(EXERCISE)
Copy out every line below word for word.

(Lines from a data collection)
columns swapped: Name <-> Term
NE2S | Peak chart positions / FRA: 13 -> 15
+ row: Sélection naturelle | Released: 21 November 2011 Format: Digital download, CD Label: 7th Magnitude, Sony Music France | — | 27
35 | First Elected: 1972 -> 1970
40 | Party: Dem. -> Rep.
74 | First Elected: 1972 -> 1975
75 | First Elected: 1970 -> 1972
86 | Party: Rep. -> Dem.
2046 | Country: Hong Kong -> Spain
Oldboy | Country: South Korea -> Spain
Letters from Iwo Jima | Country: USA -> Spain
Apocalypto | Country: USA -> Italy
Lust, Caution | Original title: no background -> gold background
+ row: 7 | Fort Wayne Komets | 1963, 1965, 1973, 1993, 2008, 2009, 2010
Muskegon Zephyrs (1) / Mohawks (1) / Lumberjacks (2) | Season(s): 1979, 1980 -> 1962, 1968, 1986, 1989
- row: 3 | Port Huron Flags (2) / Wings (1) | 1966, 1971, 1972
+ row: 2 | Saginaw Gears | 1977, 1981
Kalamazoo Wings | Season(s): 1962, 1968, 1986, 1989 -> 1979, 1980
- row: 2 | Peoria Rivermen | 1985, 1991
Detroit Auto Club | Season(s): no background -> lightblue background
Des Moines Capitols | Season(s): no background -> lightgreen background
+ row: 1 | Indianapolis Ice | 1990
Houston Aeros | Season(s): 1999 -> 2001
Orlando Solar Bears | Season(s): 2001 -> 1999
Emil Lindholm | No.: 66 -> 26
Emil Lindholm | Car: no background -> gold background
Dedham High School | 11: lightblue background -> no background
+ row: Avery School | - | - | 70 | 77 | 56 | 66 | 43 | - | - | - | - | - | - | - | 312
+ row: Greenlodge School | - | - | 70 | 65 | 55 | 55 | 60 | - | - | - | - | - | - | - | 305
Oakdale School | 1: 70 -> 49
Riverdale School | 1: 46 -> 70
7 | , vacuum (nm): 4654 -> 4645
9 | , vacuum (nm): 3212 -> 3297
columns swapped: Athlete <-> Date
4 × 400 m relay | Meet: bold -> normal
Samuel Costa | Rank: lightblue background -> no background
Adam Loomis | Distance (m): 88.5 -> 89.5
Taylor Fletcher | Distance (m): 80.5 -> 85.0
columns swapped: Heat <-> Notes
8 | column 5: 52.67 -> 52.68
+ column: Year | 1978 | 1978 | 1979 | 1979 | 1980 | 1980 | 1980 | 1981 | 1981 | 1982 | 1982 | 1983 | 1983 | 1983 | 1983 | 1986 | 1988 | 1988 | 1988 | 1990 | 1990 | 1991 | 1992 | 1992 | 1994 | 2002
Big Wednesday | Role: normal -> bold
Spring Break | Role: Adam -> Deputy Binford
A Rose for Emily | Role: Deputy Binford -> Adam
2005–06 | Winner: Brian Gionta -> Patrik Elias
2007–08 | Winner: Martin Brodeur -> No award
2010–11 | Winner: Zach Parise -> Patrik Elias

(REPLY TO THE EXERCISE)
columns swapped: Name <-> Term
NE2S | Peak chart positions / FRA: 13 -> 15
+ row: Sélection naturelle | Released: 21 November 2011 Format: Digital download, CD Label: 7th Magnitude, Sony Music France | — | 27
35 | First Elected: 1972 -> 1970
40 | Party: Dem. -> Rep.
74 | First Elected: 1972 -> 1975
75 | First Elected: 1970 -> 1972
86 | Party: Rep. -> Dem.
2046 | Country: Hong Kong -> Spain
Oldboy | Country: South Korea -> Spain
Letters from Iwo Jima | Country: USA -> Spain
Apocalypto | Country: USA -> Italy
Lust, Caution | Original title: no background -> gold background
+ row: 7 | Fort Wayne Komets | 1963, 1965, 1973, 1993, 2008, 2009, 2010
Muskegon Zephyrs (1) / Mohawks (1) / Lumberjacks (2) | Season(s): 1979, 1980 -> 1962, 1968, 1986, 1989
- row: 3 | Port Huron Flags (2) / Wings (1) | 1966, 1971, 1972
+ row: 2 | Saginaw Gears | 1977, 1981
Kalamazoo Wings | Season(s): 1962, 1968, 1986, 1989 -> 1979, 1980
- row: 2 | Peoria Rivermen | 1985, 1991
Detroit Auto Club | Season(s): no background -> lightblue background
Des Moines Capitols | Season(s): no background -> lightgreen background
+ row: 1 | Indianapolis Ice | 1990
Houston Aeros | Season(s): 1999 -> 2001
Orlando Solar Bears | Season(s): 2001 -> 1999
Emil Lindholm | No.: 66 -> 26
Emil Lindholm | Car: no background -> gold background
Dedham High School | 11: lightblue background -> no background
+ row: Avery School | - | - | 70 | 77 | 56 | 66 | 43 | - | - | - | - | - | - | - | 312
+ row: Greenlodge School | - | - | 70 | 65 | 55 | 55 | 60 | - | - | - | - | - | - | - | 305
Oakdale School | 1: 70 -> 49
Riverdale School | 1: 46 -> 70
7 | , vacuum (nm): 4654 -> 4645
9 | , vacuum (nm): 3212 -> 3297
columns swapped: Athlete <-> Date
4 × 400 m relay | Meet: bold -> normal
Samuel Costa | Rank: lightblue background -> no background
Adam Loomis | Distance (m): 88.5 -> 89.5
Taylor Fletcher | Distance (m): 80.5 -> 85.0
columns swapped: Heat <-> Notes
8 | column 5: 52.67 -> 52.68
+ column: Year | 1978 | 1978 | 1979 | 1979 | 1980 | 1980 | 1980 | 1981 | 1981 | 1982 | 1982 | 1983 | 1983 | 1983 | 1983 | 1986 | 1988 | 1988 | 1988 | 1990 | 1990 | 1991 | 1992 | 1992 | 1994 | 2002
Big Wednesday | Role: normal -> bold
Spring Break | Role: Adam -> Deputy Binford
A Rose for Emily | Role: Deputy Binford -> Adam
2005–06 | Winner: Brian Gionta -> Patrik Elias
2007–08 | Winner: Martin Brodeur -> No award
2010–11 | Winner: Zach Parise -> Patrik Elias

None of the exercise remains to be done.